LETTRE DU CONTENTIEUX #5 : l'obligation de sécurité de l'employeur et le droit pénal
Le droit du travail consacre nombre d’obligations à la charge de l’employeur en matière de sécurité et de santé au travail.
C’est le cas en particulier des articles L. 4.141-1 et L. 4.141-5 du Code du travail qui instituent l’obligation pour l’employeur de dispenser une information des travailleurs sur les risques pour la santé et la sécurité, de même que les mesures prises pour y remédier et d’organiser une formation pratique et appropriée à la sécurité au bénéfice des travailleurs qu’il embauche et des travailleurs qui changent de poste de travail ou de technique.
L’arrêt du 21 juin 2022 de la Chambre Criminelle de la Cour de cassation
Dans cette affaire, un salarié est victime d'un accident du travail à bord d'un navire de pêche, à l’origine d’une incapacité totale de travail de 60 jours. Après un dépôt de plainte, l’employeur, une société d’armement, est citée devant le tribunal correctionnel du délit de blessures involontaires avec ITT inférieure ou égale à trois mois, par la violation manifestement délibérée d'une obligation particulière de prudence ou de sécurité imposée par la loi ou le règlement (infraction prévue par l’article 220-20 du Code pénal et sanctionnée d'1 an d'emprisonnement et de 15 000 euros d'amende).
L’armateur est condamné en première instance et en appel. Les juges avaient ainsi retenu que :
- le salarié n’avait reçu aucune formation pratique et appropriée à la manœuvre dangereuse de virage de chalut et que cette absence de formation était à l’origine de l’accident
- en s’abstenant de dispenser une formation spécifique à la victime pour l’exercice d’une manœuvre particulièrement délicate, l’employeur avait commis une faute caractérisée, à l’origine de l’accident du salarié, par la violation délibérée d'une obligation particulière de prudence ou de sécurité
Délit de blessures involontaires, le caractère particulier de l’obligation de prudence ou de sécurité
Après un pourvoi en cassation, l’arrêt de la Cour d’Appel, qui avait confirmé la condamnation de l’employeur, est censuré !

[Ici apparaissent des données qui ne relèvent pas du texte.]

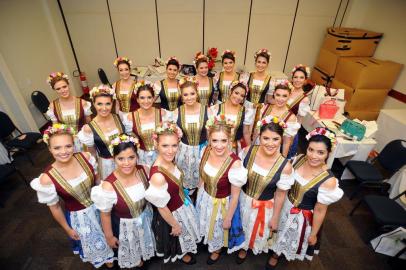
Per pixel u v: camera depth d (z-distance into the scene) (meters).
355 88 3.88
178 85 3.09
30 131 3.85
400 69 3.79
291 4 4.77
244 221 1.90
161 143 1.53
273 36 5.09
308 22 4.97
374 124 2.99
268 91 3.23
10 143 3.18
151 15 4.79
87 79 5.43
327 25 5.02
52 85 2.58
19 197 2.88
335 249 2.31
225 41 5.11
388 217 2.19
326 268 2.14
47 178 1.53
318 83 4.86
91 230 1.74
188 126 2.34
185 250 1.92
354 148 2.89
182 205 1.76
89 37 4.95
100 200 1.49
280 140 1.58
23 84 3.86
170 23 4.89
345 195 2.97
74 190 1.60
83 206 1.69
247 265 2.14
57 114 2.71
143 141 2.41
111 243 1.71
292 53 5.30
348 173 3.13
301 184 1.67
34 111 4.05
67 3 4.59
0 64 3.31
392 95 3.98
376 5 4.36
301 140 4.02
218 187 1.71
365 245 2.36
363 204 2.84
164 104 3.12
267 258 2.20
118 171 1.59
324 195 1.55
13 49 3.67
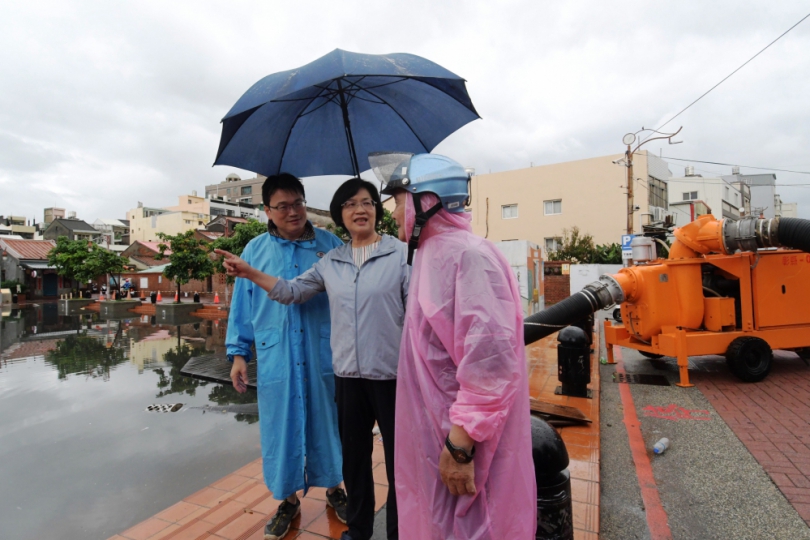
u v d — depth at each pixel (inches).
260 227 634.2
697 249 275.7
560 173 1120.8
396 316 88.0
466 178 66.9
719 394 243.0
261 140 103.8
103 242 2001.7
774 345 269.6
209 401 281.1
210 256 975.0
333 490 112.8
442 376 61.4
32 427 240.5
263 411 102.4
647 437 185.8
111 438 221.3
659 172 1147.3
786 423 194.1
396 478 66.5
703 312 271.1
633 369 309.1
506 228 1193.4
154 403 280.1
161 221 2011.6
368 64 76.4
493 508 58.1
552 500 76.9
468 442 55.4
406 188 65.2
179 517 126.6
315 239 111.3
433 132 106.4
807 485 139.6
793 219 239.5
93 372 376.5
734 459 160.7
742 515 125.3
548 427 82.3
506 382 55.4
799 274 274.5
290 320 102.1
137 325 733.3
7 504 157.5
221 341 540.4
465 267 59.3
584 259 952.3
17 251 1600.6
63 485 171.5
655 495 137.6
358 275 89.8
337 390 92.7
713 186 1261.1
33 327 725.9
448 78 81.6
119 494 164.1
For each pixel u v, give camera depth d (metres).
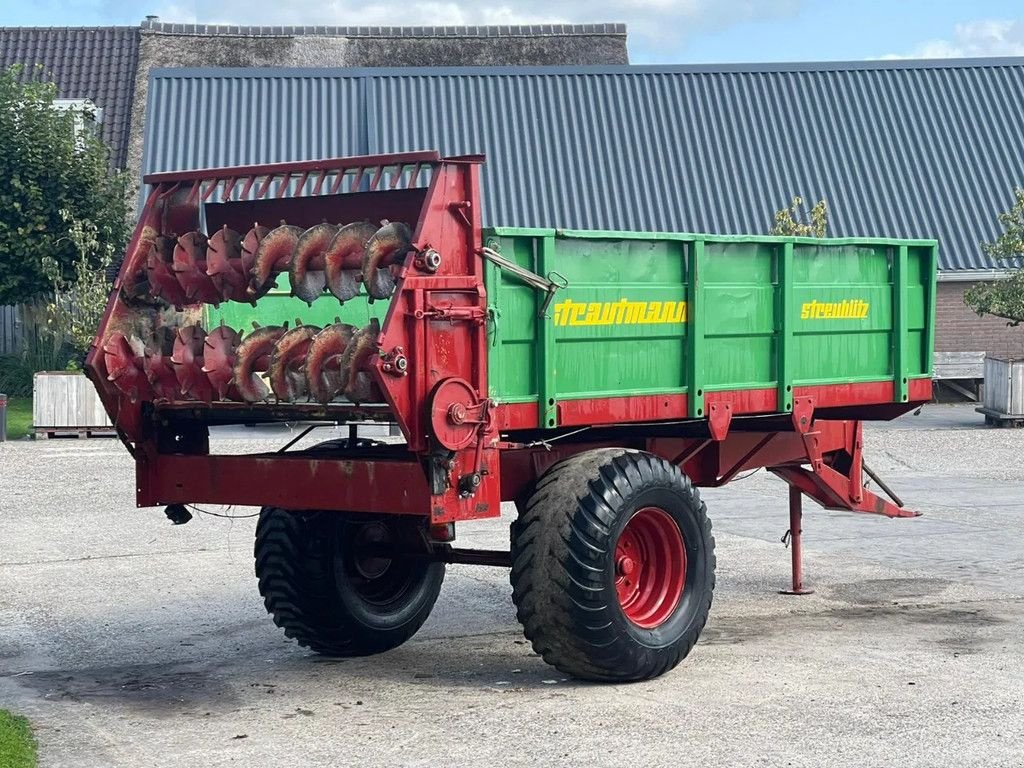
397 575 8.15
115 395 7.20
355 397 6.30
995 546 11.54
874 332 8.64
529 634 6.80
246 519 13.26
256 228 6.87
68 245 25.20
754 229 27.02
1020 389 22.14
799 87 29.80
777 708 6.55
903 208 27.66
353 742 6.13
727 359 7.66
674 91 29.45
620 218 26.92
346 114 28.36
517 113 28.64
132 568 10.75
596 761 5.77
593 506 6.72
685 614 7.20
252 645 8.27
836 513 13.41
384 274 6.39
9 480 16.03
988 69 30.41
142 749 6.07
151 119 27.62
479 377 6.44
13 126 25.06
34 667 7.73
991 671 7.26
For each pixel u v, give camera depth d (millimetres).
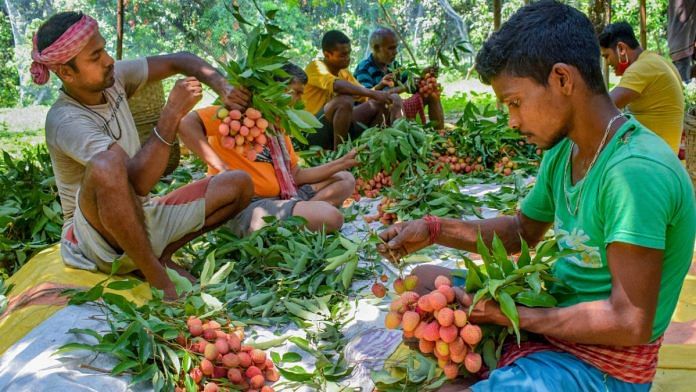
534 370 1877
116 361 2359
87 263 3135
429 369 2180
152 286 3055
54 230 3975
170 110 2900
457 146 5766
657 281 1718
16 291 3148
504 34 1809
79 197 3000
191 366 2320
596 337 1784
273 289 3197
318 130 6191
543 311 1872
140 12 13992
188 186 3387
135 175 2939
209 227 3484
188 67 3449
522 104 1815
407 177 4746
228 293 3031
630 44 4934
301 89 4363
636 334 1735
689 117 4273
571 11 1801
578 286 1924
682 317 2857
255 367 2391
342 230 4207
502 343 2037
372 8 15523
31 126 11805
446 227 2295
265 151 4023
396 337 2617
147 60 3438
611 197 1736
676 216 1736
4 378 2268
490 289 1869
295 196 4055
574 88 1770
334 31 6375
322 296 3139
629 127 1776
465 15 15930
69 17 2967
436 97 6594
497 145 5637
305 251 3320
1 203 4270
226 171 3473
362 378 2424
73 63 2963
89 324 2547
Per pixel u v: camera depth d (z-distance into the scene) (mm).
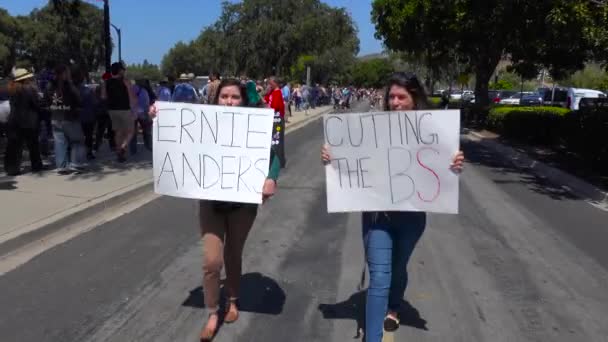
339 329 4332
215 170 4070
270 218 7680
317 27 48969
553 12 11094
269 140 4051
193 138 4086
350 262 5875
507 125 21031
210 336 4062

La Cour de cassation a ainsi considéré que :
- les articles L. 4.141-1 et L. 4.141-5 du Code du travail ne comportent que des obligations générales de prudence et de sécurité et non des obligations particulières
- le défaut de formation visé en l’espèce ne pouvait constituer la violation manifestement délibérée d’une obligation particulière de prudence ou de sécurité imposée par la loi ou le règlement visée à l’article 220-20 du Code Pénal
Ainsi, la Cour de cassation énonce que la faute délibéré, qui permet de caractériser l’infraction prévue par l’article 220-20 du Code Pénal, suppose la violation d’une obligation particulière de prudence ou de sécurité.
Il en aurait tout autrement si le salarié en cause avait été intérimaire, car ce dernier doit bénéficier d’une formation renforcée à la sécurité.